Aujourd’hui, de plus en plus de parents entendants apprennent la langue des signes avec leurs enfants, ce qui permet à ces derniers de communiquer efficacement avant même d’être scolarisés. Andrew, un jeune Canadien, est dans ce cas. Ses parents, qui sont entendants, ont appris la langue des signes et l’ont utilisée très tôt avec lui ; cela lui a donné des bases linguistiques sur lesquelles il a pu construire au cours des années suivantes. Toute la famille peut maintenant discuter en langue des signes de n’importe quel sujet.
-
-
Une langue qui s’écoute avec les yeux !Réveillez-vous ! 1998 | 8 septembre
-
-
De nombreux centres de formation pour enfants sourds ont constaté qu’il était bon que l’enfant utilise la langue des signes très tôt au cours de l’acquisition du langage. (Voir les encadrés des pages 20 et 22.) L’expérience montre en effet qu’en exposant les jeunes sourds à la langue des signes naturelle et en leur enseignant des bases linguistiques, on leur donne les moyens de mieux réussir leur vie scolaire et sociale, et d’apprendre par la suite une langue écrite.
Une commission de l’Organisation des Nations unies pour l’éducation, la science et la culture s’est penchée sur la formation des sourds. On peut lire dans son rapport : “ Il n’est plus acceptable de négliger la langue des signes et de ne pas lui donner une plus grande place dans les programmes d’enseignement destinés aux sourds. ” Il faut cependant préciser que, quels que soient les choix que les parents font pour leur enfant en matière d’éducation, la participation active des deux parents au développement de l’enfant est d’une importance capitale. — Voir l’article “ Pour communiquer avec mon fils, j’ai appris une autre langue ”, dans notre numéro du 8 novembre 1996.
Comprendre le monde des sourds
Lorsqu’ils arrivent à l’âge adulte, les sourds confient souvent qu’ils auraient aimé communiquer davantage avec leurs parents.
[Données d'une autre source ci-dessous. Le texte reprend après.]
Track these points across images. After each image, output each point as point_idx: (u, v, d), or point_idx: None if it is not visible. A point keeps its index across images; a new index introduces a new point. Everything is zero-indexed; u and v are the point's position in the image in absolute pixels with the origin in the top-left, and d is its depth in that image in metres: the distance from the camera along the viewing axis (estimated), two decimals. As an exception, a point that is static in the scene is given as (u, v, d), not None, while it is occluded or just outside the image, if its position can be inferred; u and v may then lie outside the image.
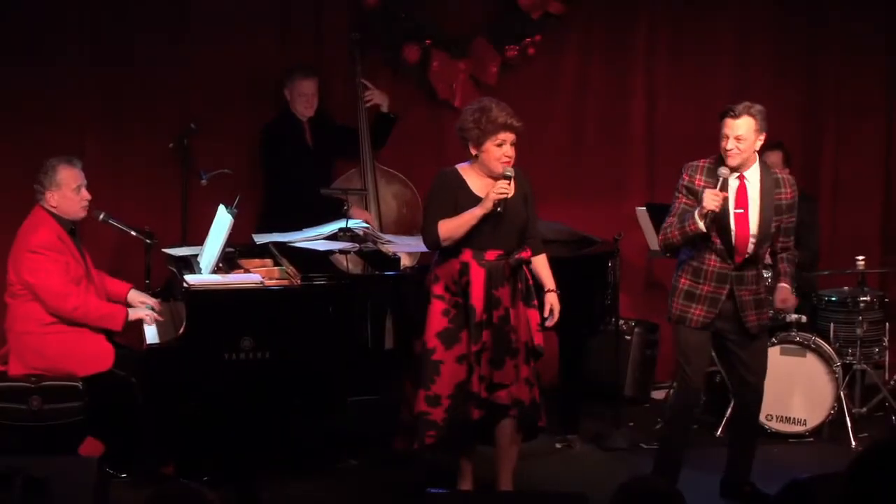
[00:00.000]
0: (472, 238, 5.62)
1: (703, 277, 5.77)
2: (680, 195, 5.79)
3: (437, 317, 5.64)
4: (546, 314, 5.75)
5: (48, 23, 7.34)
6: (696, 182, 5.75)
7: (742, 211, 5.76)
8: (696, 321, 5.80)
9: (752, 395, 6.00)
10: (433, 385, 5.60)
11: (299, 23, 7.77)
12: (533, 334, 5.69)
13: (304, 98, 7.37)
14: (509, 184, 5.59)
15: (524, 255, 5.69)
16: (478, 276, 5.59)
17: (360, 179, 7.49)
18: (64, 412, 5.86)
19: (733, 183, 5.75)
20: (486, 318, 5.58)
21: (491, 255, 5.62)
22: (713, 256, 5.76)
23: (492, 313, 5.58)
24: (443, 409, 5.60)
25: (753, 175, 5.78)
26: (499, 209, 5.56)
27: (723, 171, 5.72)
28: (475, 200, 5.61)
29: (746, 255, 5.77)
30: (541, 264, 5.82)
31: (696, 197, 5.71)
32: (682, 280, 5.83)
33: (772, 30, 8.24)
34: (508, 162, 5.61)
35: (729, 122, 5.68)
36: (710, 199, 5.63)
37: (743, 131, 5.66)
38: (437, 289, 5.67)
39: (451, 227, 5.62)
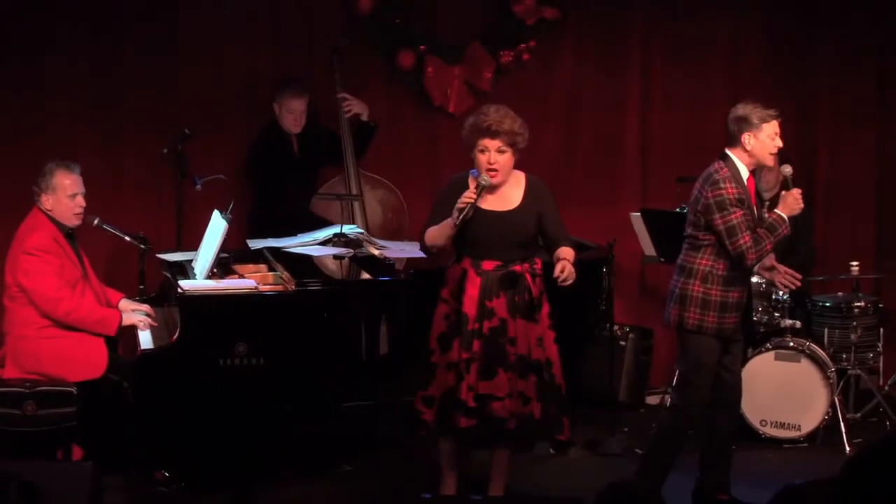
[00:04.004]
0: (470, 247, 5.60)
1: (733, 284, 5.67)
2: (735, 209, 5.55)
3: (440, 320, 5.67)
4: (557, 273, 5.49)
5: (42, 28, 7.33)
6: (739, 191, 5.62)
7: None
8: (729, 329, 5.71)
9: (737, 393, 5.93)
10: (430, 387, 5.64)
11: (292, 29, 7.75)
12: (532, 349, 5.58)
13: (292, 115, 7.37)
14: (476, 193, 5.48)
15: (517, 268, 5.57)
16: (473, 285, 5.57)
17: (345, 186, 7.48)
18: (58, 417, 5.84)
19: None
20: (478, 328, 5.54)
21: (488, 265, 5.58)
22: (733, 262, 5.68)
23: (483, 323, 5.55)
24: (434, 411, 5.63)
25: None
26: (462, 217, 5.43)
27: (788, 169, 5.80)
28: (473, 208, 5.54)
29: None
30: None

Quand sa mère âgée était mourante, Jack a essayé de communiquer avec elle. Elle a voulu lui dire quelque chose, mais elle n’est pas parvenue à l’écrire. Elle ne connaissait pas la langue des signes. Un peu plus tard, elle est tombée dans le coma et elle est morte. Jack a été marqué par ces derniers moments frustrants. Fort de son expérience, il donne aux parents d’enfants sourds le conseil suivant : “ Si vous voulez communiquer facilement et pouvoir échanger des idées, des émotions, des pensées et de l’amour, apprenez à signer. [...] Pour moi, il est trop tard. Peut-être pas pour vous ! ”
Pendant des années, beaucoup ont mal compris ce que vivaient les sourds. Certains pensent que les sourds ne savent presque rien parce qu’ils n’entendent rien. Des parents protègent trop leurs enfants sourds ou hésitent à les laisser côtoyer des entendants. Dans certaines cultures, les sourds sont appelés “ sourds-muets ” ; ce terme n’est pas approprié puisque leurs organes vocaux sont généralement intacts. Ils ne peuvent simplement pas entendre. Par ailleurs, on considère parfois la langue des signes comme rudimentaire et inférieure aux langues orales. Il n’est pas étonnant que, devant une telle ignorance, certains sourds aient la sensation d’être opprimés et incompris.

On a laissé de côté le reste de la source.